### Instruções e requisitos:
Renomeie "pose" para "camera" em todos os registros e reescreva as linhas sem nenhuma outra alteração.

### Dados extraídos:
---

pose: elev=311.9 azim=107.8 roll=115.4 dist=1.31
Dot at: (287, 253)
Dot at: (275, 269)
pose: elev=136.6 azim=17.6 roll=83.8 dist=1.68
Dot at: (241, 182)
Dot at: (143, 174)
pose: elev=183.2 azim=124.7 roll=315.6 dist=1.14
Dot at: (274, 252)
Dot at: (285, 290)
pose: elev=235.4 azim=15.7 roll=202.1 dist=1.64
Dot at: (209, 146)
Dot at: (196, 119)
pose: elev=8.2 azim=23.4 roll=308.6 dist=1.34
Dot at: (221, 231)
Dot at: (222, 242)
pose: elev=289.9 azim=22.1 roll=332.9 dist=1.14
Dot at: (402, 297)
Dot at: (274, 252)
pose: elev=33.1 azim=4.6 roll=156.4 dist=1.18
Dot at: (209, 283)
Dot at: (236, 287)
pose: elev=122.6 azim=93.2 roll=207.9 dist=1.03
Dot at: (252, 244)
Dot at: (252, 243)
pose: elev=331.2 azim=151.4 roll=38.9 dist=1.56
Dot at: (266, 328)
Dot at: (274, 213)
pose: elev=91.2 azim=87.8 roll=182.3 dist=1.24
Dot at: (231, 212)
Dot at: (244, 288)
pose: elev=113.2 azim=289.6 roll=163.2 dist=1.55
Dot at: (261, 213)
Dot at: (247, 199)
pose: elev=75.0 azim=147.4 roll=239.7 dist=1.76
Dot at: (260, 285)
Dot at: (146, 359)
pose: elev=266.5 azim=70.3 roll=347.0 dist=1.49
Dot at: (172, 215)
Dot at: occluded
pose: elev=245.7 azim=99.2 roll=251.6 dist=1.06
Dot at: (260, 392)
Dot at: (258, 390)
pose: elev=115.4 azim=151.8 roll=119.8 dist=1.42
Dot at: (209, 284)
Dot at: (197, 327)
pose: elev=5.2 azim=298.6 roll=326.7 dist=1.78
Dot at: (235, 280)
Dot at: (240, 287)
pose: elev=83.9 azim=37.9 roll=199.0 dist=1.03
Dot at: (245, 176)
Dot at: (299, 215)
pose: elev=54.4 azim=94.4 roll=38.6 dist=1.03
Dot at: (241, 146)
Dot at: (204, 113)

---

### Resposta completa:
camera: elev=311.9 azim=107.8 roll=115.4 dist=1.31
Dot at: (287, 253)
Dot at: (275, 269)
camera: elev=136.6 azim=17.6 roll=83.8 dist=1.68
Dot at: (241, 182)
Dot at: (143, 174)
camera: elev=183.2 azim=124.7 roll=315.6 dist=1.14
Dot at: (274, 252)
Dot at: (285, 290)
camera: elev=235.4 azim=15.7 roll=202.1 dist=1.64
Dot at: (209, 146)
Dot at: (196, 119)
camera: elev=8.2 azim=23.4 roll=308.6 dist=1.34
Dot at: (221, 231)
Dot at: (222, 242)
camera: elev=289.9 azim=22.1 roll=332.9 dist=1.14
Dot at: (402, 297)
Dot at: (274, 252)
camera: elev=33.1 azim=4.6 roll=156.4 dist=1.18
Dot at: (209, 283)
Dot at: (236, 287)
camera: elev=122.6 azim=93.2 roll=207.9 dist=1.03
Dot at: (252, 244)
Dot at: (252, 243)
camera: elev=331.2 azim=151.4 roll=38.9 dist=1.56
Dot at: (266, 328)
Dot at: (274, 213)
camera: elev=91.2 azim=87.8 roll=182.3 dist=1.24
Dot at: (231, 212)
Dot at: (244, 288)
camera: elev=113.2 azim=289.6 roll=163.2 dist=1.55
Dot at: (261, 213)
Dot at: (247, 199)
camera: elev=75.0 azim=147.4 roll=239.7 dist=1.76
Dot at: (260, 285)
Dot at: (146, 359)
camera: elev=266.5 azim=70.3 roll=347.0 dist=1.49
Dot at: (172, 215)
Dot at: occluded
camera: elev=245.7 azim=99.2 roll=251.6 dist=1.06
Dot at: (260, 392)
Dot at: (258, 390)
camera: elev=115.4 azim=151.8 roll=119.8 dist=1.42
Dot at: (209, 284)
Dot at: (197, 327)
camera: elev=5.2 azim=298.6 roll=326.7 dist=1.78
Dot at: (235, 280)
Dot at: (240, 287)
camera: elev=83.9 azim=37.9 roll=199.0 dist=1.03
Dot at: (245, 176)
Dot at: (299, 215)
camera: elev=54.4 azim=94.4 roll=38.6 dist=1.03
Dot at: (241, 146)
Dot at: (204, 113)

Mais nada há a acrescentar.